A poll released last week by Consumer Reports indicates that while 72% Americans are concerned with Internet privacy, 48% “incorrectly believe that their consent is required for companies to use the personal information they collect from their online activities.”
We wonder how a similar survey, focused solely on communities that have only recently crossed the digital divide, would differ from the Consumer Reports poll. We hypothesize that such a poll would either uncover an alarming sense of confidence in Internet safety or that privacy concerns are preventing segments of the population, particularly Hispanics, from utilizing the Internet to its fullest potential.
Recent Congressional interest in Internet advertising practices provides an opportunity for users, advocates, and community educators to become more aware of how, why and by whom information about their online activities are being used. A hearing held by a Senate subcommittee last Thursday focused on “behavioral targeting”, a practice used by Internet companies to track user movements through networks of websites in order to deliver tailored advertising.
Congress is taking steps to understand current practices in online advertising because it is concerned that consumers are unaware their online behavior is being tracked without their explicit consent. The Senators and the witnesses at Thursday’s hearing – representatives from the advocacy group Public Knowledge and Internet service providers AT&T, Time Warner and Verizon – agreed that online behavioral targeting can benefit consumers, provided that the technology is implemented in a manner that respects user privacy and allows consumers to exercise their right to control access to information about their online habits.

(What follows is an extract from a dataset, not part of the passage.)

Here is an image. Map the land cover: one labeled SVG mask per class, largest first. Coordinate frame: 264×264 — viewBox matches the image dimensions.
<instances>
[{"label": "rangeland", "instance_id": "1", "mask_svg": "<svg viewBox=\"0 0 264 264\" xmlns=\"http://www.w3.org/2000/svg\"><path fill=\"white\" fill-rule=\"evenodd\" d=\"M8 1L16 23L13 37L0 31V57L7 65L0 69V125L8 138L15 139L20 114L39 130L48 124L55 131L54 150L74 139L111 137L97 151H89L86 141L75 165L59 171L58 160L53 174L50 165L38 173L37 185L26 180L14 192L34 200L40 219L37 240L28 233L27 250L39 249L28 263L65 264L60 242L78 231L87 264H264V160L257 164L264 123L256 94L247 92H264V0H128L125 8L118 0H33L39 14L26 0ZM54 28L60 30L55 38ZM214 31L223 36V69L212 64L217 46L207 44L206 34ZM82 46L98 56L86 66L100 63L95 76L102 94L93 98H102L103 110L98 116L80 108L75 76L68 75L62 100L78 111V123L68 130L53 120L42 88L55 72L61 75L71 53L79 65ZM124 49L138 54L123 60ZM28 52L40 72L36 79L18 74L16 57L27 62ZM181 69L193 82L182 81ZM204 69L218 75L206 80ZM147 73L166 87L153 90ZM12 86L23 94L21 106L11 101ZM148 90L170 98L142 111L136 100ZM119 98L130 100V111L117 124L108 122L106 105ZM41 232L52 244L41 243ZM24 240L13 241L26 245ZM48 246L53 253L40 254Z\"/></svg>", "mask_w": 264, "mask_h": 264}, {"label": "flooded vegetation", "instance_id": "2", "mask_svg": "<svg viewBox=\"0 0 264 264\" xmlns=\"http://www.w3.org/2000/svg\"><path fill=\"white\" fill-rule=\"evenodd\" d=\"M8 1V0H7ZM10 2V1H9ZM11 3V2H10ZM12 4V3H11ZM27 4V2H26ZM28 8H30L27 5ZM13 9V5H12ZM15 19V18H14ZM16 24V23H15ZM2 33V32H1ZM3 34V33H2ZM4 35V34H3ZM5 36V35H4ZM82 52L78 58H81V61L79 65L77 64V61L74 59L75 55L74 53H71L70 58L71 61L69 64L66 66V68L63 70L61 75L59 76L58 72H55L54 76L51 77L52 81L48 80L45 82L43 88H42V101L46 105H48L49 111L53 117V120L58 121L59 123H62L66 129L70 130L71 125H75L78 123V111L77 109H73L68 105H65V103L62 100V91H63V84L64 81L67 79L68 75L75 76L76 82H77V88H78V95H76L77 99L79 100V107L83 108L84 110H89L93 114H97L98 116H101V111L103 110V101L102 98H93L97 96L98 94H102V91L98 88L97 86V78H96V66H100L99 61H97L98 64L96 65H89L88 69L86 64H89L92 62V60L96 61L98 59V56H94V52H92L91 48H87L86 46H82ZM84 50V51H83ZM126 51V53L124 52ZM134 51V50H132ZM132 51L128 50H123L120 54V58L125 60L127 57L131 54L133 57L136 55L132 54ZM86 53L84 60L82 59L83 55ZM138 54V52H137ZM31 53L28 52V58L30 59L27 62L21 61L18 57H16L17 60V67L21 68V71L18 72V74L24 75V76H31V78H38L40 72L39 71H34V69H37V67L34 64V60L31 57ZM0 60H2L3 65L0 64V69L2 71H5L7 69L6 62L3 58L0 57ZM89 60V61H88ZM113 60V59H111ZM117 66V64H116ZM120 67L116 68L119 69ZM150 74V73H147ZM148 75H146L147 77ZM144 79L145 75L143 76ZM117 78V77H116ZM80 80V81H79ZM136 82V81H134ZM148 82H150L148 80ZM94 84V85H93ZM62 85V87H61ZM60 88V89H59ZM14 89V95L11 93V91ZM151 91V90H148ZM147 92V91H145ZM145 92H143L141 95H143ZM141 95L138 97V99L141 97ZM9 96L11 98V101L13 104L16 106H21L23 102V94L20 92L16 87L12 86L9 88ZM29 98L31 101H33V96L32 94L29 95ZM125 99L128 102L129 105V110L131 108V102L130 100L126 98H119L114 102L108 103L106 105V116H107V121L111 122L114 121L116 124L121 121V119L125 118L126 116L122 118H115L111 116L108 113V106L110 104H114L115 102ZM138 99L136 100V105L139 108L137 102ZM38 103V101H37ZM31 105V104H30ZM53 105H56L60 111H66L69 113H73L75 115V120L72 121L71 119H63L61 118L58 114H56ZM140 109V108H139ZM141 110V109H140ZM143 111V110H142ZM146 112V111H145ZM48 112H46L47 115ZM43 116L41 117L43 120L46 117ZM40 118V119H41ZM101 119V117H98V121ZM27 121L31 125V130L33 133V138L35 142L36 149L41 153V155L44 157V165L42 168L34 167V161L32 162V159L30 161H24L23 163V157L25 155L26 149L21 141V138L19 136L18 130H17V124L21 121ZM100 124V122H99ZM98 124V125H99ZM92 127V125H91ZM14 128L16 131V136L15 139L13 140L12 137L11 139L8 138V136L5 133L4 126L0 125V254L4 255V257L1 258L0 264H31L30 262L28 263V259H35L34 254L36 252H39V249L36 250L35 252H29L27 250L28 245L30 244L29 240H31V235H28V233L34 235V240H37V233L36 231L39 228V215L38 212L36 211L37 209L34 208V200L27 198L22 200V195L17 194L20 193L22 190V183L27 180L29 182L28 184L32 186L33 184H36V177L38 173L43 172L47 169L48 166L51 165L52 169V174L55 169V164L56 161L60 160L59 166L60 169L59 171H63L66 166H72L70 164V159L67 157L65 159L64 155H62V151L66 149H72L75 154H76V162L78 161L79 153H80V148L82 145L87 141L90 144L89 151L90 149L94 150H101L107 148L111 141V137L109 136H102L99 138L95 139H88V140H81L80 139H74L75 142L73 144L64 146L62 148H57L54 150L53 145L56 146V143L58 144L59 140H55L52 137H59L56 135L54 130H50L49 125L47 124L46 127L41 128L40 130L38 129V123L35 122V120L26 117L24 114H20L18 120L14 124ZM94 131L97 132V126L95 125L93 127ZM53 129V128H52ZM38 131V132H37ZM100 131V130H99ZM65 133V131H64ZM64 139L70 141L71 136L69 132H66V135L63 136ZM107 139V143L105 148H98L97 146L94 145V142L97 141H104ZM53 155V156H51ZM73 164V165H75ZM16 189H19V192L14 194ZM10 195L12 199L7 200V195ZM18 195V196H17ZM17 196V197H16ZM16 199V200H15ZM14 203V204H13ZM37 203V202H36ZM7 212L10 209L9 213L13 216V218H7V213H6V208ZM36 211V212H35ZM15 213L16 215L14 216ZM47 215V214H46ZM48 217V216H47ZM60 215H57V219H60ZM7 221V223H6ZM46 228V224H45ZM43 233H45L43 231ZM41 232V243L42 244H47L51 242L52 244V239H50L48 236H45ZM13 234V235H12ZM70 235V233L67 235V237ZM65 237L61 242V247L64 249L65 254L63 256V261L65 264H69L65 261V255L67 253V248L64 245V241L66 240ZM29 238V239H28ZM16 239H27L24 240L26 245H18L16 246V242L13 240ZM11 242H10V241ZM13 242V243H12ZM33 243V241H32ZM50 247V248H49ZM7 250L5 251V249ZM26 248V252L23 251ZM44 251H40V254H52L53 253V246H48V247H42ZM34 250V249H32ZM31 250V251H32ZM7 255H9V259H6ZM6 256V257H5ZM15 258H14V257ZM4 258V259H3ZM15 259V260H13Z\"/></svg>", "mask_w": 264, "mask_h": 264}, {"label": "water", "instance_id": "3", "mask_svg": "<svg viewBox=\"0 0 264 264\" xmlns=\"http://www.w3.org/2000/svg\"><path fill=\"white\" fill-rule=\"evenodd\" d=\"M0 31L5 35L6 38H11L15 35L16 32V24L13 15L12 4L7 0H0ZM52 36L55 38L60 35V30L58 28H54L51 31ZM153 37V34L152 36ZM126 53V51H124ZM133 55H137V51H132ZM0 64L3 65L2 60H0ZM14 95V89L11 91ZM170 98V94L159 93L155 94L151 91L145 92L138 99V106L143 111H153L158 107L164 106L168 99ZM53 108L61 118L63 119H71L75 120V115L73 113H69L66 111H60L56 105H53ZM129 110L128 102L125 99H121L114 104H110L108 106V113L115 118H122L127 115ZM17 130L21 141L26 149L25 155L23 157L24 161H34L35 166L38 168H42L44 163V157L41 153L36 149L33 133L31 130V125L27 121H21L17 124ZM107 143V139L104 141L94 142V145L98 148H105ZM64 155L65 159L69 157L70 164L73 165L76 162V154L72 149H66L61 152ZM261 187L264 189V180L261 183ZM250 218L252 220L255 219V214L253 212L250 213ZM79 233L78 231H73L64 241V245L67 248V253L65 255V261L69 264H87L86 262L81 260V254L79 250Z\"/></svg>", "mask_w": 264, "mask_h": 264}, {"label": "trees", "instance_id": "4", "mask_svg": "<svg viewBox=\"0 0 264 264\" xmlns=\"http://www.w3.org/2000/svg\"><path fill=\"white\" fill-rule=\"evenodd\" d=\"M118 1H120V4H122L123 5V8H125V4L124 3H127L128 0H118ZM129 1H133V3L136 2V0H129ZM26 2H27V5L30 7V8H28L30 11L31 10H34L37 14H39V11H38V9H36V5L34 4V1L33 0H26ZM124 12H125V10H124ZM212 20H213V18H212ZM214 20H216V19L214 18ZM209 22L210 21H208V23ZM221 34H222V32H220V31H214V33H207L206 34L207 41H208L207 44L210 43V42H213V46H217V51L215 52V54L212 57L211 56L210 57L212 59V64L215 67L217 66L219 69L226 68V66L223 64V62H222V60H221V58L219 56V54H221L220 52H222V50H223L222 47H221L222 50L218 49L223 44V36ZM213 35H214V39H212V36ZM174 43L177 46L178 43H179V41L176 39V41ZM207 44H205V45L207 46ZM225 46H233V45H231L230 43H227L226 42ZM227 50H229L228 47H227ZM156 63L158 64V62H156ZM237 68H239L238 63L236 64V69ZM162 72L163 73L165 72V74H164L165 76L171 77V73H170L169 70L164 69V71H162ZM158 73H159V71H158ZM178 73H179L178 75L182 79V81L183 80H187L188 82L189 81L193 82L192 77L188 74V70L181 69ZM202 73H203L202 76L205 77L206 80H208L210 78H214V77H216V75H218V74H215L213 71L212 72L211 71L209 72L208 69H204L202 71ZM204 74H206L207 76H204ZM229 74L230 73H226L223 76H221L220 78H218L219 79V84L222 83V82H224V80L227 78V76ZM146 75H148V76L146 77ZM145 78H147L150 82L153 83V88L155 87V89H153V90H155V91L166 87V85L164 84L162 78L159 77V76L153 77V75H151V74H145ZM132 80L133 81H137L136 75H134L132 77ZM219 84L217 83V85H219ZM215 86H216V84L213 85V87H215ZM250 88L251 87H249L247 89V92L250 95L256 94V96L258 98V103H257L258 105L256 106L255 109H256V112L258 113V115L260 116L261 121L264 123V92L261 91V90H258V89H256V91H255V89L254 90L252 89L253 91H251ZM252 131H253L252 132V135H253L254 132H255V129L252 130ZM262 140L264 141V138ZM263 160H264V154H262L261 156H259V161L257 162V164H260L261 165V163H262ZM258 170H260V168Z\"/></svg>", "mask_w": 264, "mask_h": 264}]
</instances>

At the hearing, AT&T and Verizon pledged not to engage in the practice of online behavioral advertising without a consumer’s “affirmative consent”. They advocated for high consumer privacy and protection standards for all companies engaging in the business of data collection and online advertising. They also challenged other Internet companies to join them in adopting policies which allow consumers to opt-in to behavioral advertising, and laid out guidelines which would require transparency, protect consumer privacy and would give consumers control over personal information.
HTTP applauds these ISP’s proactive approach to consumer privacy protection. But we also know that there is a complex multi-layered system of user behavior data-mining and that most consumers never imagine this is based on their online activities. Because of this, the laudable privacy protection policies announced by AT&T and Verizon must become an Internet “Code of Conduct” that is embraced by all Internet businesses with access to private information including search companies, browser firms, advertising networks, and other ISPs.
Should these Internet companies fail to recognize their social responsibiliy to respect and protect individual privacy rights, they run the risk of having a re-elected Congress come back after the November elections to mandate on-line privacy protections.
The Internet and the freedoms it has enjoyed has created business models that have helped our economy grow, and it has an enormous potential to further contribute to our social and economic advancement – but not at the cost of losing our right to privacy.
Lastly, to truly empower and protect the privacy of Internet users, government, businesses, and public sector groups must also do more to further public education about online safety and privacy issues.